Он делает жест, как будто швыряет наземь что-то драгоценное.
— Вот неискупимое преступление против моей любви к тебе. Отбрось его!
Он повторяет тот же жест.
— Вот полгода моих трудов во имя справедливой мести. Презри их!
Тот же жест.
— Вот мое зря потраченное прошлое и настоящее. Вот лютое одиночество моего сердца и моей души. Вот мой покой; вот мое отчаяние. Втопчи их в грязь; только возьми меня, даже если смертельно меня ненавидишь!
Эта неистовая страсть, теперь достигшая высшей точки, наводит на нее такой ужас, что чары, приковывавшие ее к месту, теряют силу. Она стремглав бросается к крыльцу. Но в ту же минуту он оказывается рядом с ней и говорит ей на ухо:
— Роза, я уже овладел собой. Смотри, я спокойно провожаю тебя к дому. Я буду ждать и надеяться. Я не нанесу удара слишком рано. Подай мне знак, что слышишь меня.
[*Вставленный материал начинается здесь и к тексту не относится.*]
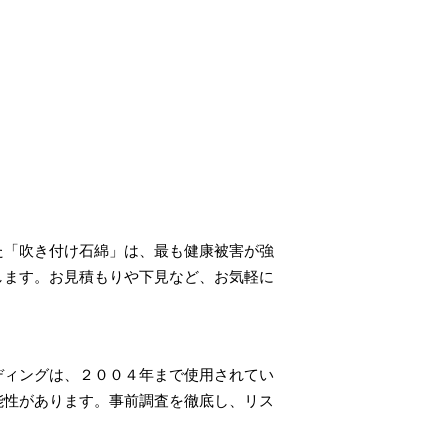
た「吹き付け石綿」は、最も健康被害が強
します。お見積もりや下見など、お気軽に
ディングは、２００４年まで使用されてい
能性があります。事前調査を徹底し、リス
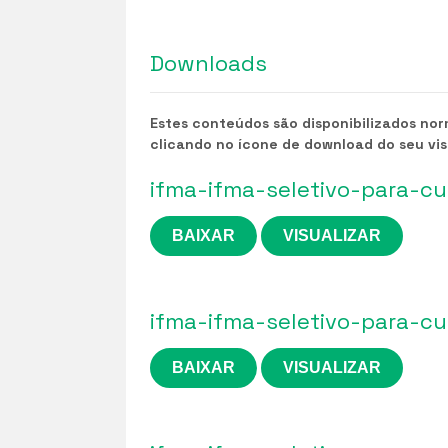
Downloads
Estes conteúdos são disponibilizados no
clicando no ícone de download do seu vi
ifma-ifma-seletivo-para-c
BAIXAR
VISUALIZAR
ifma-ifma-seletivo-para-c
BAIXAR
VISUALIZAR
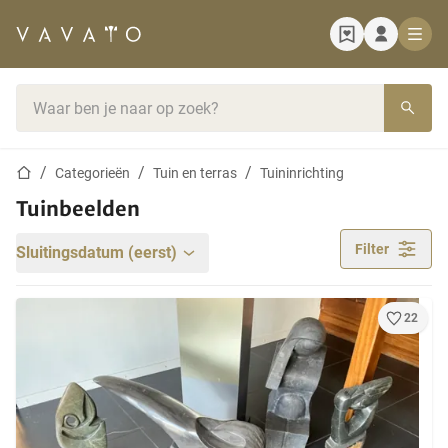
Startpagina
Zoekbalk
Startpagina
Categorieën
Tuin en terras
Tuininrichting
Tuinbeelden
Filter
Sluitingsdatum (eerst)
22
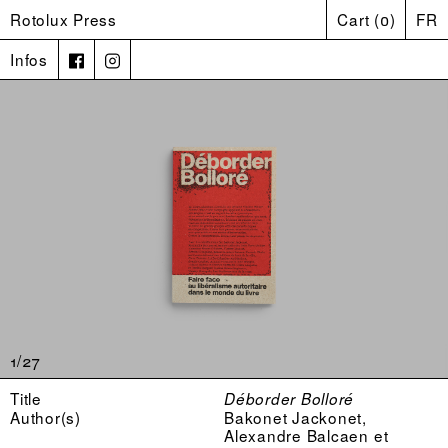
Rotolux Press
Cart
(
0
)
FR
Infos
1/27
Title
Déborder Bolloré
Author(s)
Bakonet Jackonet,
Alexandre Balcaen et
Она чуть-чуть приподнимает руку.
— Никому ни слова об этом — или удар падет немедленно. Это так же верно, как то, что за днем следует ночь. Подай знак, что слышишь меня.
Она опять чуть приподнимает руку.
— Я люблю тебя, люблю тебя, люблю тебя! Если теперь ты отвергнешь меня — но этого не будет, — ты от меня не избавишься. Я никому не позволю стать между нами. Я буду преследовать тебя до самой смерти».